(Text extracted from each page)
■ ■ ■ ■ ■ ■ ■

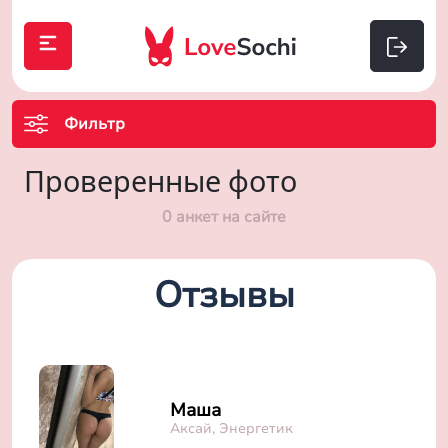
Фильтр
Проверенные фото
0 анкет на сайте
Отзывы
Маша
Аксай, Энергетик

■ ■ ■ ■ ■ ■ ■

_Action item_
Rename "Фильтр" to "Поиск" throughout the data above, keeping every other line unchanged and leaving out the pictures.

_Exercise solution_
Поиск
Проверенные фото
0 анкет на сайте
Отзывы
Маша
Аксай, Энергетик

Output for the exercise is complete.